During parental care, olive-sided flycatchers consume its chicks' fecal sacs. Both sexes do so within the first week of hatchings' lives, then start to remove them from the nest. This behaviour is thought to supplement the parental nutrition.

=== Migration ===
Of all the flycatcher species that breed in the United States, the olive-sided flycatcher has the longest migration. Some olive-sided flycatchers migrate up to 7,000 miles traveling between central Alaska and Bolivia.

== Status and conservation ==

According to the IUCN Red List in 2016, the olive-sided flycatcher is classified as a Near Threatened species. This conservation status is assigned when the taxon does not fit within the Critically Endangered, Endangered or Vulnerable categories, but is likely to fit within one of them in the near future. The Canadian Species at Risk Act lists the olive-sided flycatcher as threatened due to its declining population.

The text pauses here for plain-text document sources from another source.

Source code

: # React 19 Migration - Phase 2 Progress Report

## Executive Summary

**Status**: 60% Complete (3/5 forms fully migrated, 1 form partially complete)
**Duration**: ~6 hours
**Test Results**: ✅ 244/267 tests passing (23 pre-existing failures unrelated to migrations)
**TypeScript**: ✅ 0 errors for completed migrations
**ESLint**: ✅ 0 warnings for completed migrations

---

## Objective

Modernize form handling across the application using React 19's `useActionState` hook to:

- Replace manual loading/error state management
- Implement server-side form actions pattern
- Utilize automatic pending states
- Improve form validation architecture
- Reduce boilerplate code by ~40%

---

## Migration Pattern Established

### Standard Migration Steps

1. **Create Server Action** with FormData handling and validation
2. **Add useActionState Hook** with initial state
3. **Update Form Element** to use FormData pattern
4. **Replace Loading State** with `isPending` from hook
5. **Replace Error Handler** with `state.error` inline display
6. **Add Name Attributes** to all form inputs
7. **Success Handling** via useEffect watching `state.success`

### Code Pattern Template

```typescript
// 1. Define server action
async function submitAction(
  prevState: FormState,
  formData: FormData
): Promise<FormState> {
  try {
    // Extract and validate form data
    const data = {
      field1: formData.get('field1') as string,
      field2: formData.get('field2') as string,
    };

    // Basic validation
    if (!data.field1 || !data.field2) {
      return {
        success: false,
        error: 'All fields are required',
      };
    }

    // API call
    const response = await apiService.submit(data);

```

The olive-sided flycatcher's global population is estimated at 1.9 million individuals but appears to be declining at a rate of 3% of the population per year and has declined by 79% in the past 50 years.

=== Climate change ===
With climate change becoming increasingly important and causing important changes in the ecosystems, a study in Nova Scotia predicted climate-resilient habitats that would be suitable for olive-sided flycatchers. The authors built a model that considered mean canopy height as the most important factor for this species because it needs a habitat with tall trees. The results suggest that the relative habitat suitability for olive-sided flycatchers in the area of the study will increase with canopy height and decrease as the habitat moves further away from conifer-dominated forests and areas with dead material, which is known to be crucial for their feeding habits. This species is also expected to prefer valleys, lowlands and flatter areas, which have the potential to form wetlands or streams. The results from this study determined that the forests used in Nova Scotia have a high potential for olive-sided flycatcher populations to be resilient to climate change.

=== Threats ===
Research in Eastern Canada showed that disturbances caused by human activities and road proximity have a negative impact on olive-sided flycatcher populations in Canadian national parks. This study helped quantify the importance of protected areas for the species.

The loss of wintering habitat might be one of the main causes for its population decline. However, they do not seem to be directly impacted by forest loss, although they might be sensitive to it. Declines in flying insect populations due to insecticide use is thought to impact most directly the species. In their non-breeding habitat, on the east slope of Andes, winter populations are highly threatened, but the exact threats have not yet been identified. Burned or freshly logged forests are suitable foraging habitats for olive-sided flycatchers due to the increased presence of flying insects, but they could be negatively affected in these environments by wildfire suppression techniques or salvage logging. Collisions with communication towers seem to be another cause of mortality threatening olive-sided flycatchers.